Setting the scene: the formation of the Ferns landscape and life before St Aidan

by Dr Stephen Mandal


Ferns today is a small town in north Co. Wexford with a population of just over 1,400. Although the town boasts stunning upstanding heritage (including, for example, the ruins of Ferns Castle and St Mary’sAbbey), much of the former splendour and importance of the town is now preserved in historical records and sub-surface archaeological remains. However, truth be told, medieval Ferns was one of south-eastern Ireland’s most important settlements. It played a key role in local, regional and national history from its foundation by St Aidan in c. 598, especially when serving as Diarmait Mac Murchada’s royal seat and the capital of an influential medieval diocese.

The landscape into which St Aidan first set foot was formed through a long and complex sequence of geological and glacial processes and subsequently shaped by several millennia of human settlement. Unsurprisingly then the history of Ferns is inextricably linked to this natural landscape and the underlying bedrock and glacial sediments and soils, which not only influenced the selection of Aidan’s monastic site, but also provided much of the raw material with which the settlement (and later buildings at the site) were built.

The bedrock underlying Ferns broadly consists of sediments laid down during the Ordovician Period (c. 485 to 440 million years ago), into which volcanics were erupted. These represent a time when the Iapetus ocean, which once separated the north-west of Ireland from the south-east, was closing, with the subduction of plates and the generation of volcanoes and earthquakes. Mountains were formed to the north, and there was an increase in sediment being carried by rivers into the closing ocean. Today, these rocks form a north-east to south-west trending band of sediments and volcanics that extends through the south-east of Ireland. Bedrock is generally not exposed in Ferns and the surrounding area, although it is close to the surface in pockets in the wider area. The area is widely covered with glacial sediments laid down during the Quaternary Period, starting some 1.7 million years ago. During this time, a series of glacial events formed Ireland’s landscape. It is hard to envisage the depth and power of the ice sheets across the country, but their impact can be seen in the glacial landforms that remain throughout the island. Ice-sculpted mountains, glaciated valleys, corrie lakes, eskers, drumlins and moraines dominate the Irish topographical landscape. The soils of the area, which started to form as the ice sheets retreated and the landscape became more stable, consist of fine loamy drift containing siliceous stones (derived from the overlying tills).

It is likely that St Aidan’s early monastic site was deliberately placed at its location in Ferns due to its favourable landscape, but also as the area had an established prehistoric significance, itself influenced by the natural landscape.

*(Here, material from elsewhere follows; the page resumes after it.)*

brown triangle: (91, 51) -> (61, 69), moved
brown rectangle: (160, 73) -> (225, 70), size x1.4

While the evidence of pre-historic occupation is limited, artefacts found during excavations in the town and as stray finds in the area, coupled with the known burial sites in Ferns, hint at a significant axis of prehistoric settlement from Ferns town centre to the Bann River and beyond. Further evidence of St Aidan’s monastery being part of a multi-period complex was revealed in recent geophysical surveys, notably those conducted in 2021, which indicate that complex multi-period archaeology surrounds St Marys Abbey and its surrounding field(s) in particular (these surveys will be discussed in a future blog!).

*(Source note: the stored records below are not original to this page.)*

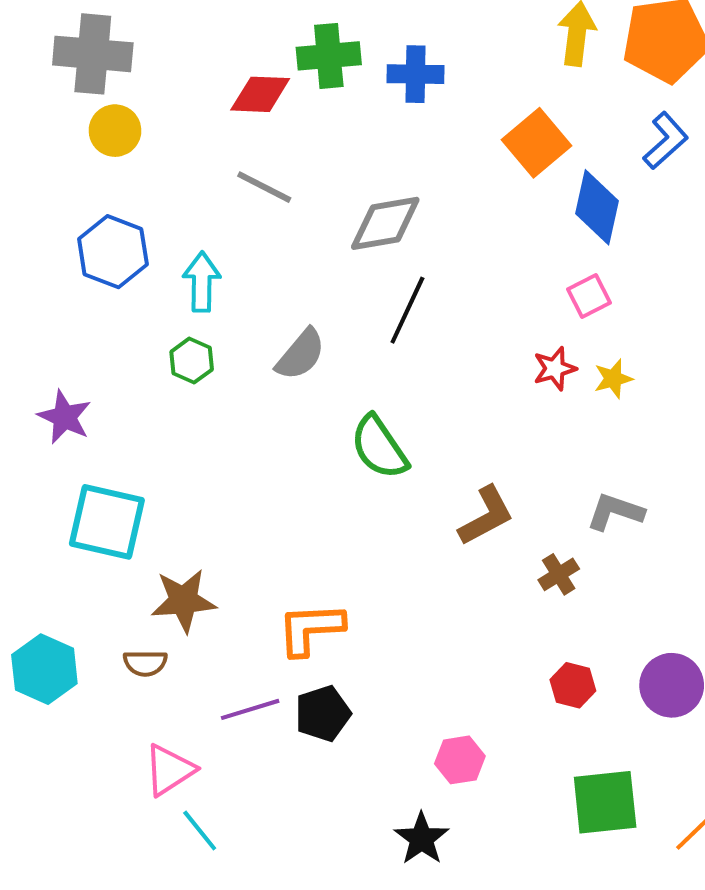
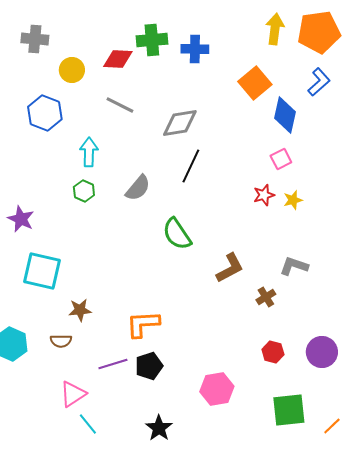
gray cross: (93, 54) -> (35, 39), size x0.7
yellow circle: (115, 131) -> (72, 70), moved
blue hexagon: (113, 252) -> (45, 113), moved
brown star: (184, 601) -> (80, 310), size x0.7
pink hexagon: (460, 760) -> (217, 389), size x1.4
black star: (422, 839) -> (159, 428), moved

Whatever the reasons for choosing the site for his monastery, the founding of a monastic settlement by St Aidan irrevocably changed Ferns commencing a long, complex and intriguing story of religion and politics.

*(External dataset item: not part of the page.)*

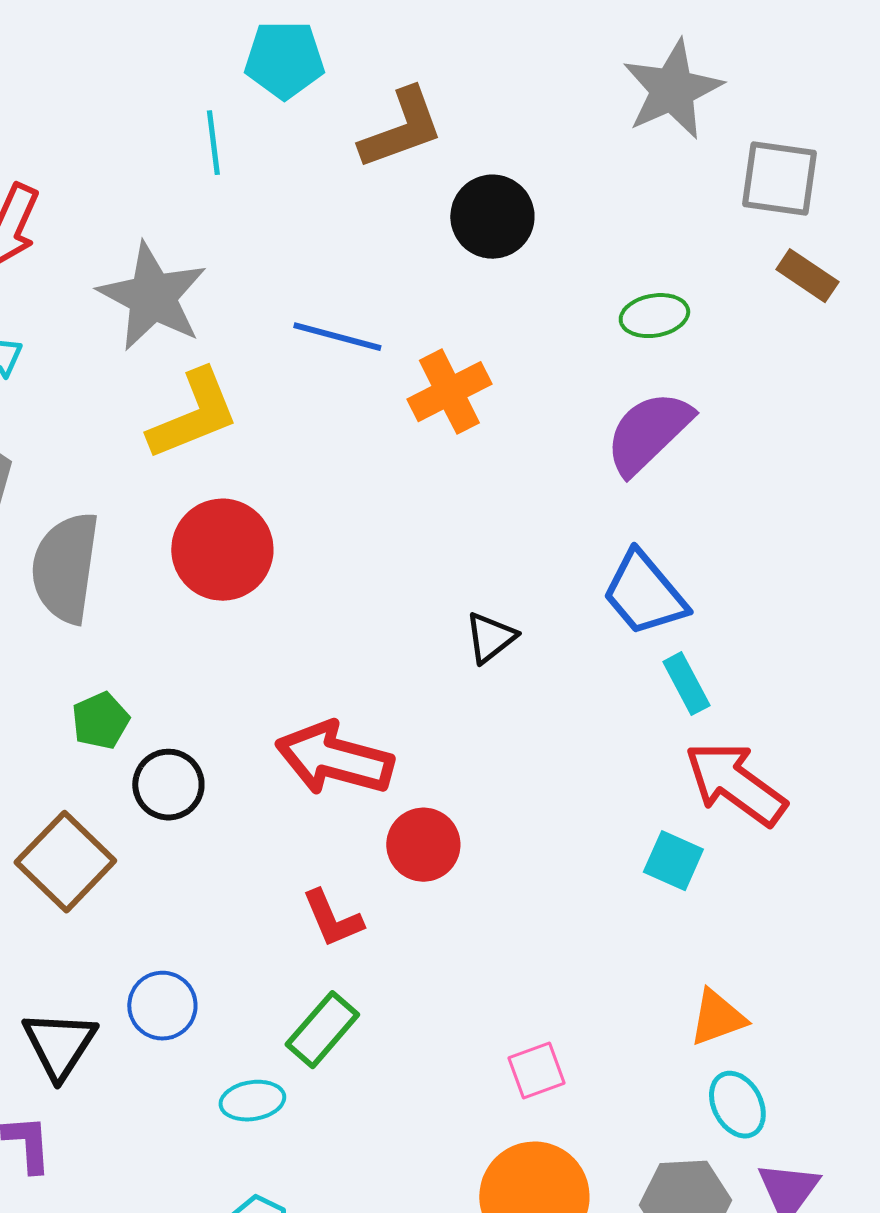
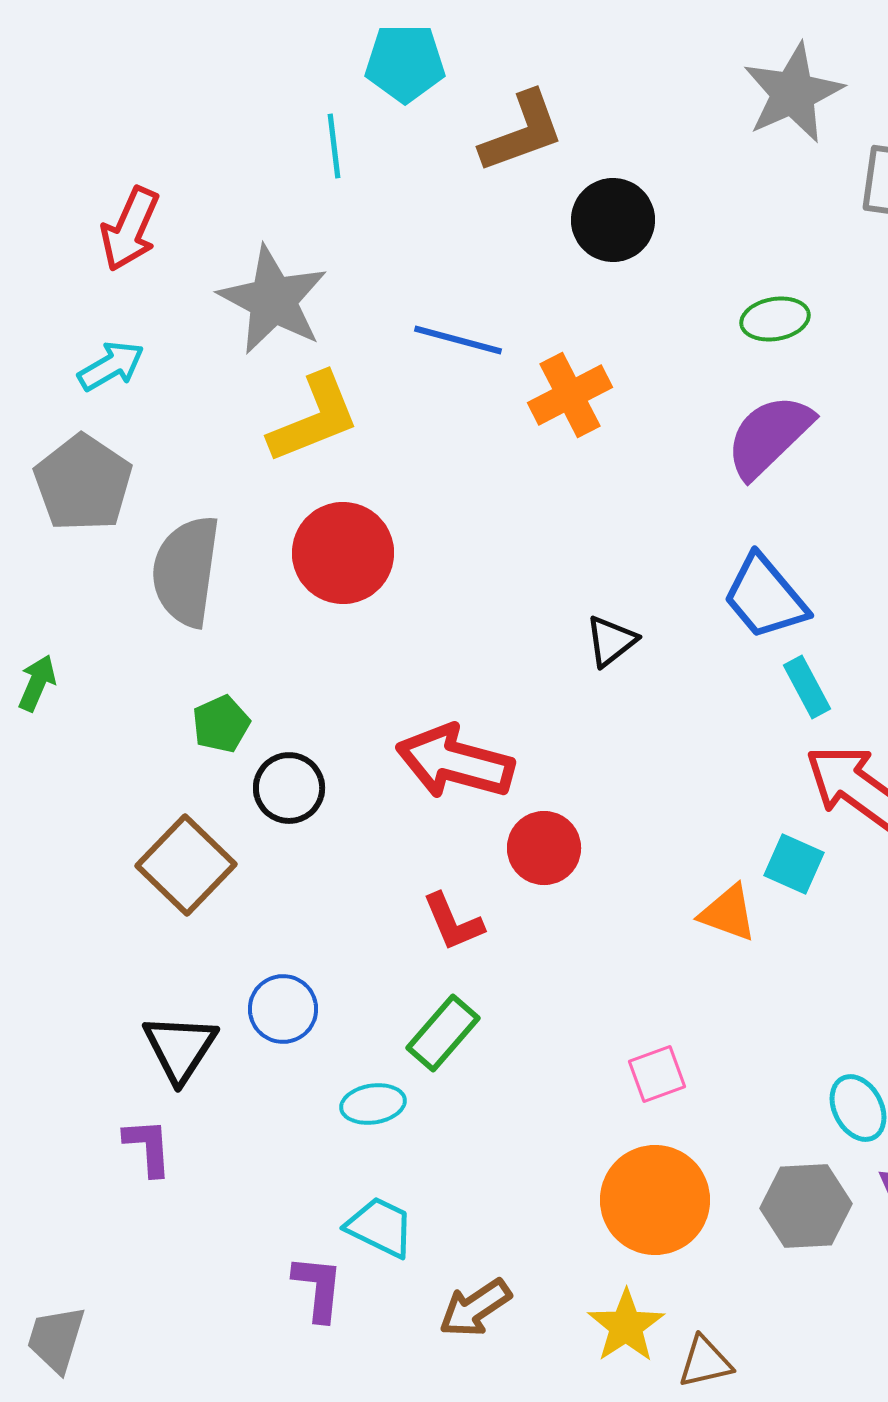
orange triangle: (717, 1018) -> (728, 913), moved, turned 40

Acknowledgment of Support: This blog is number one of a ten-part series entitled Discovering Medieval Ferns which has been funded by the Rediscovering Ancient Connections – The Saints (Ancient Connections) Project. Ancient Connections is an ‘inter-reg’ cross-border arts and heritage project linking Pembrokeshire and north Wexford, which strives to revive the ancient links between these communities, allowing them to rediscover their shared heritage and trade knowledge, experience, and skills. Ancient Connections have also funded a major academic volume, also entitled Discovering Medieval Ferns, upon which this blog series is based. This volume, which includes fifteen papers from an interdisciplinary team of twenty+ scholars, aims to highlight the remarkable history and archaeology of medieval Ferns, focusing on intriguing discoveries from recent excavations and research programmes. The volume, which is the most complete picture to date of the origins and evolution of medieval Ferns, will be published by Four Courts Press later in 2023.